One day, they both hope to start a collective, an art gallery called North Street. Right now, they take any work they can get.
“I knew it was going to be a long road when I graduated,” says Vingoe-Cram. “One of the biggest challenges in Halifax is finding studio space.”

Gaudet says that being in school was very egocentric. “When you step into the real world and graduate, all of a sudden, nobody cares about your work.”
“You have to have an entrepreneurial spirit,” says Vingoe-Cram who bit the bullet and rented a studio last summer. “This kind of work has a self-motivational, self-employment aspect to it.”
“You are your own boss,” says Gaudet, “but you’re always at someone’s mercy.”
One of the biggest challenges for Gaudet is balancing making money and making art. They both say independent artists must be able to budget for their future.
Gaudet, a self-described struggling artist, says the romantic fantasy of the starving artist is unrealistic in the 21st century. “People just have to function within society,” she says.
Maybe this century has brought forth a new breed of artists. They work nine-to-five, they plan their future endeavors, and they balance their budgets.
Undoubtedly it does not immediately satisfy the image of art for art’s sake. Where is the passion in the formerly glorified bohemian lifestyle?
Looking around their apartment, it quickly becomes evident. Art is no less a part of their lives since they decided to seek some alternate form of income. They chose jobs that would allow them the maximum amount of time to work on their craft.
At the end of a long day, they come back to their small house on North Street. No matter what they do during the day, when they come home, they are artists. It takes a passionate person to work all day for money and security, and to then come home and work the sake of joy.
“I felt like I had a million regrets over the past month, but now I feel like they’re all just insignificant,” says Vingoe-Cram. “I know what I want to do, I want to do art.
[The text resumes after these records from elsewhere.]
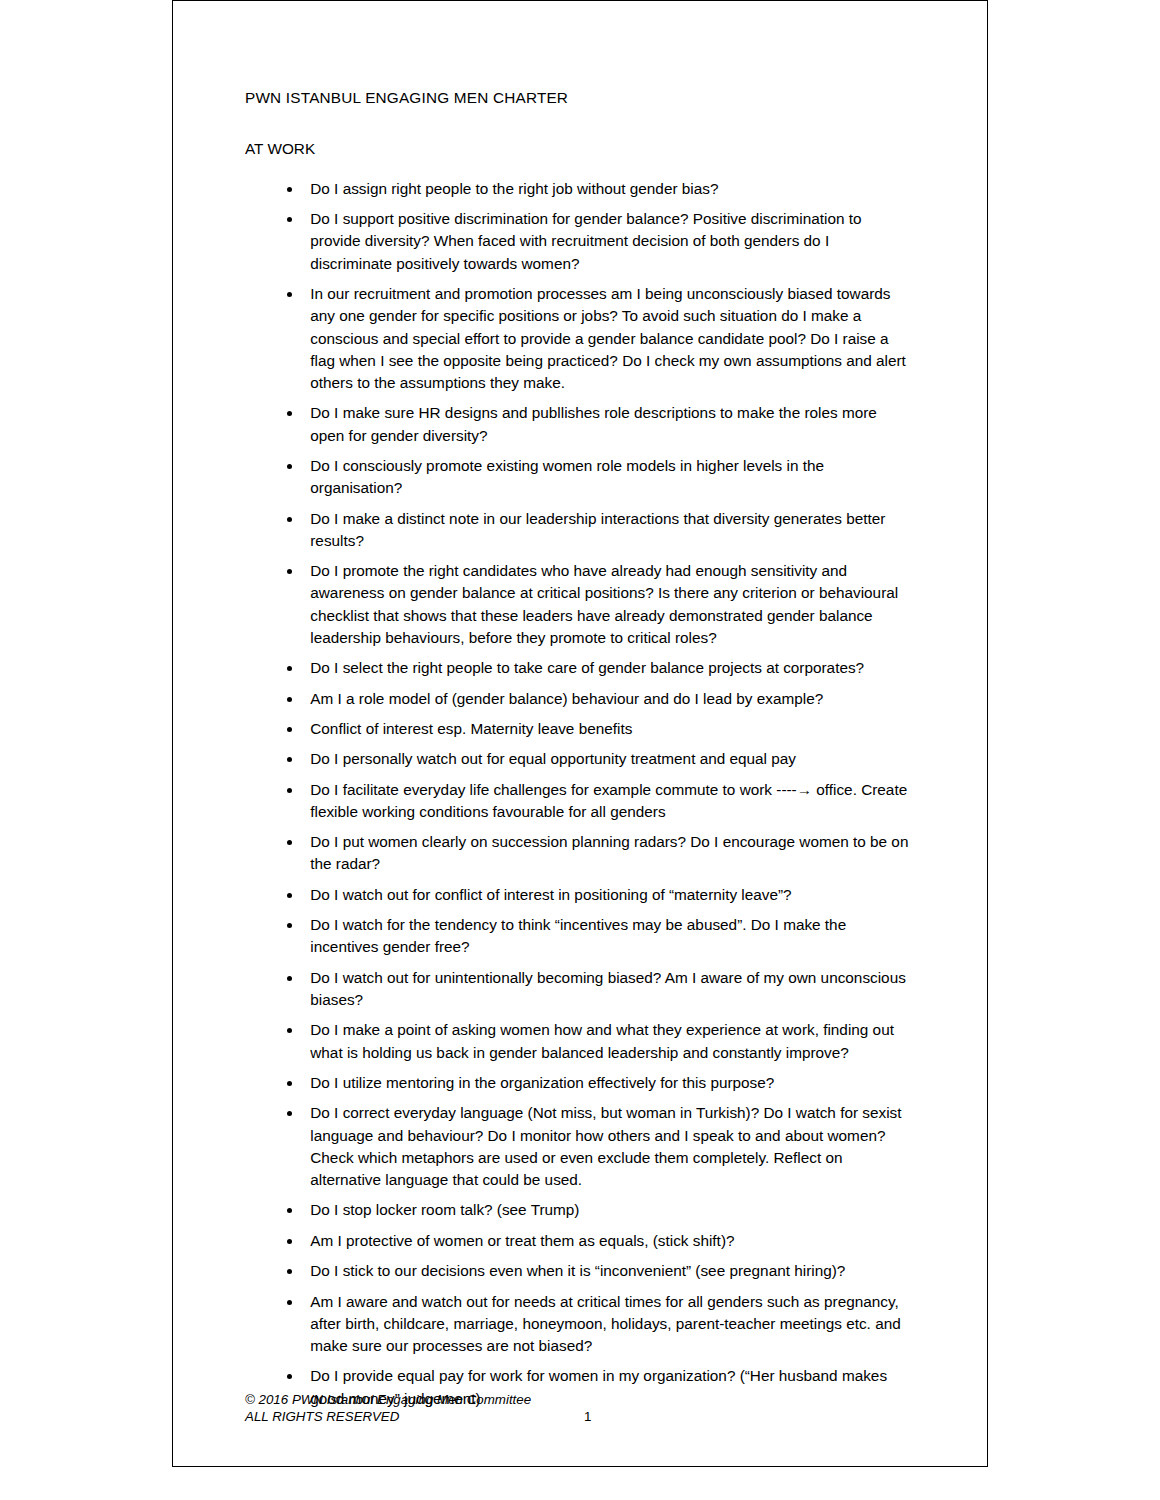PWN ISTANBUL ENGAGING MEN CHARTER
AT WORK
Do I assign right people to the right job without gender bias?
Do I support positive discrimination for gender balance? Positive discrimination to provide diversity? When faced with recruitment decision of both genders do I discriminate positively towards women?
In our recruitment and promotion processes am I being unconsciously biased towards any one gender for specific positions or jobs? To avoid such situation do I make a conscious and special effort to provide a gender balance candidate pool? Do I raise a flag when I see the opposite being practiced? Do I check my own assumptions and alert others to the assumptions they make.
Do I make sure HR designs and publlishes role descriptions to make the roles more open for gender diversity?
Do I consciously promote existing women role models in higher levels in the organisation?
Do I make a distinct note in our leadership interactions that diversity generates better results?
Do I promote the right candidates who have already had enough sensitivity and awareness on gender balance at critical positions? Is there any criterion or behavioural checklist that shows that these leaders have already demonstrated gender balance leadership behaviours, before they promote to critical roles?
Do I select the right people to take care of gender balance projects at corporates?
Am I a role model of (gender balance) behaviour and do I lead by example?
Conflict of interest esp. Maternity leave benefits
Do I personally watch out for equal opportunity treatment and equal pay
Do I facilitate everyday life challenges for example commute to work ----→ office. Create flexible working conditions favourable for all genders
Do I put women clearly on succession planning radars? Do I encourage women to be on the radar?
Do I watch out for conflict of interest in positioning of “maternity leave”?
Do I watch for the tendency to think “incentives may be abused”. Do I make the incentives gender free?
Do I watch out for unintentionally becoming biased? Am I aware of my own unconscious biases?
Do I make a point of asking women how and what they experience at work, finding out what is holding us back in gender balanced leadership and constantly improve?
Do I utilize mentoring in the organization effectively for this purpose?
Do I correct everyday language (Not miss, but woman in Turkish)? Do I watch for sexist language and behaviour? Do I monitor how others and I speak to and about women? Check which metaphors are used or even exclude them completely. Reflect on alternative language that could be used.
Do I stop locker room talk? (see Trump)
Am I protective of women or treat them as equals, (stick shift)?
Do I stick to our decisions even when it is “inconvenient” (see pregnant hiring)?
Am I aware and watch out for needs at critical times for all genders such as pregnancy, after birth, childcare, marriage, honeymoon, holidays, parent-teacher meetings etc. and make sure our processes are not biased?
Do I provide equal pay for work for women in my organization? (“Her husband makes good money” judgement)
© 2016 PWN Istanbul Engaging Men Committee ALL RIGHTS RESERVED
1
And I think I’m happy now knowing that.”

By David J. Shuman

David is a second-year journalism student at King's, is engagement/news editor of The Watch, and a copy editor of The Pigeon. He writes on student politics, campus happenings, and school news. 

One reply on “Whither the Bohemians?”

Your article starts out with the bohemian ideal that an artist who sells is most certainly an artistic failure and an artist who does not is an artistic success. But then you interview at least one artist who feels that this ideal is unrealistic, who feels that an artist must function within society. I can’t help but think you were disappointed not to have the bohemian tradition confirmed as alive and well in Halifax’s north-end. Where is the passion for the bohemian lifestyle, you ask. I know a few anecdotes on this subject. I know that in Winnipeg, the Royal Ballet there judges its success by how many people walk out of their performance. The more walk-outs, especially angry, fuming storm outs, the greater their artistic success. I’ve always judged my own work by how controversial it appears to my associates. If they get angry, get frustrated with it, then I know that I am possibly close to something. This measure has little to do with how cold my apartment is, or whether I am a good waiter and get lots of tips that help me pay my bills. Perhaps this measuring stick – controversy caused, is a useful barometer to the bohemian ideal. What was the single most controversial artistic moment in Halifax? I’ve been told it was when an American got a Canada Council grant to drop $1000 worth of pennies off a second floor awning onto Barrington street. All the young artists were there with dust-pans and brooms to sweep it up and take it to their bank. The next day, all of Parliament was in a rage. A bohemian moment, possibly.